DuckDB's `postgres_scanner` already opens **12 concurrent backends** on `content_items` and finishes the slowest single query in **70.6 s** — that *is* its best-case configuration. The mode is not a knob the user picks; it is the default when `postgres_scanner` decides the table is big enough to benefit. The remaining gap (vs Rivet's 0.19 s single-query) is just that the strategies are different: DuckDB parallelizes inside one client process; Rivet sequentializes thin cursor reads against one backend.

The two `pg_pages_per_task` / `parallel` settings would lower the backend count at the cost of wall time. Useful in production if 12 concurrent backends are too many for the source, but it doesn't change the architectural class.

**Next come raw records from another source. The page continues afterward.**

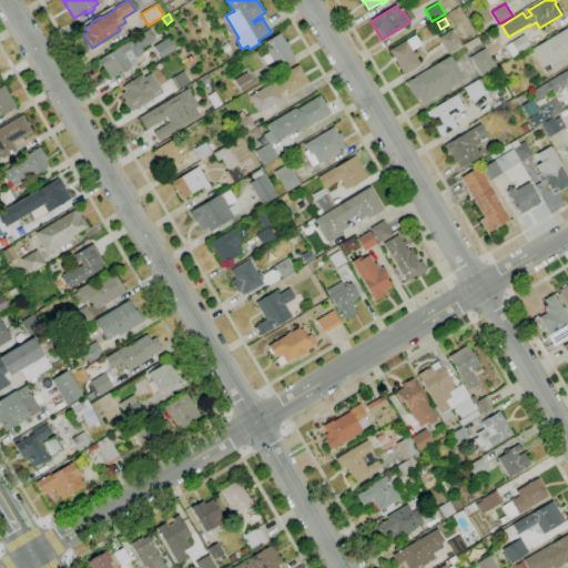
[(567,63),(559,69),(556,64),(553,67),(550,63),(543,68),(531,50),(567,27),(567,63)]
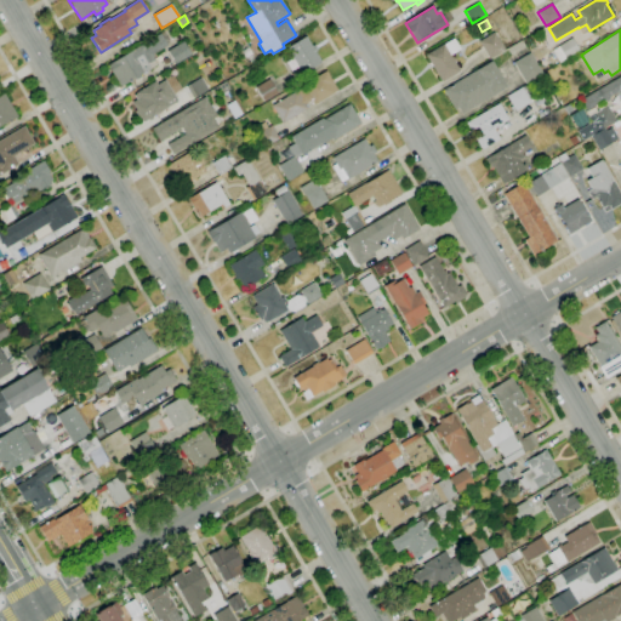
[(489,60),(479,41),(494,33),(505,50),(489,60)]
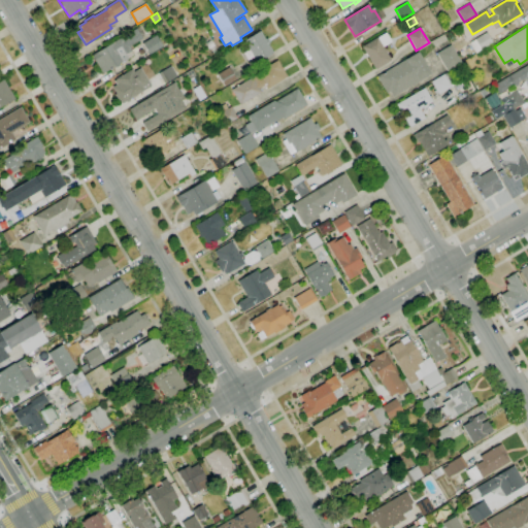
[(102,74),(91,56),(135,29),(141,39),(131,45),(132,46),(130,47),(131,51),(126,54),(128,58),(102,74)]
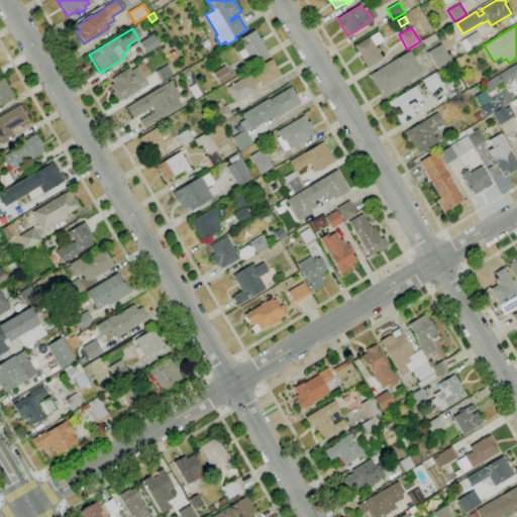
[(252,62),(239,39),(254,30),(260,38),(262,37),(264,42),(263,43),(268,53),(252,62)]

## `clickhouse-local` — would need external partitioning

ClickHouse's `postgresql(...)` table function reads in **one** `COPY (SELECT ...) TO STDOUT` per call. To get chunked behaviour you would have to:

1. Pre-compute id-range partitions on the client.
2. Issue N separate `clickhouse-local --query "INSERT INTO outfile ... FROM postgresql(...) WHERE id BETWEEN $start AND $end"` invocations.
3. Stitch the output together yourself.

This is implementable in ~30 lines of bash, but it's no longer "what `clickhouse-local` does on this query" — it's "what a custom orchestration around `clickhouse-local` does". We chose not to include that in the bench: the comparison stops being "tool X vs tool Y" and becomes "tool X vs script-with-X-as-a-primitive". If a user is willing to write that script, they are also willing to use Rivet directly.

## Honest summary

| Tool | Has built-in chunked extraction? | Tunable RSS on wide-table case? | Tunable longest-query? |
|---|---|---|---|
| Rivet | yes (turnkey, PK auto-resolved) | n/a (already ~443 MB) | n/a (already 0.19 s) |
| odbc2parquet | no (single `query` arg) | partial (works on narrow tables, ~60% reduction; on wide tables stuck at ~26 GB floor) | no |
| sling (free) | no | n/a | n/a |
| sling (paid) | yes (`chunk_size`) | not tested — paywalled | not tested — paywalled |
| dlt | yes (already on, FETCH 10000) | already mid-pack; intermediate state is the limit | already 1.2 s |
| duckdb | yes (parallel scanner, on by default for big tables) | not the bottleneck (1.6 GB on PG) | 70 s — by design (parallel + REPEATABLE READ snapshot) |
| clickhouse-local | no (one COPY per call) | not exposed | only via external scripting |

Rivet's edge on **`peak RSS`** and **`longest single query`** survives a good-faith tuning attempt against every open-source competitor in the suite. The edge on `peak RSS` shrinks substantially on narrow-row tables once odbc2parquet is tuned — but the wide-row case (which is the one a DBA actually worries about) does not shift.

Methodology is unchanged from the main reports: same docker-compose Postgres, same `gtime -v` capture, same 50 ms `pg_stat_activity` sampler. Raw output for the tuned cells lives under `$BENCH_ROOT/logs/odbc2parquet_tuned*.gtime` for reproducibility.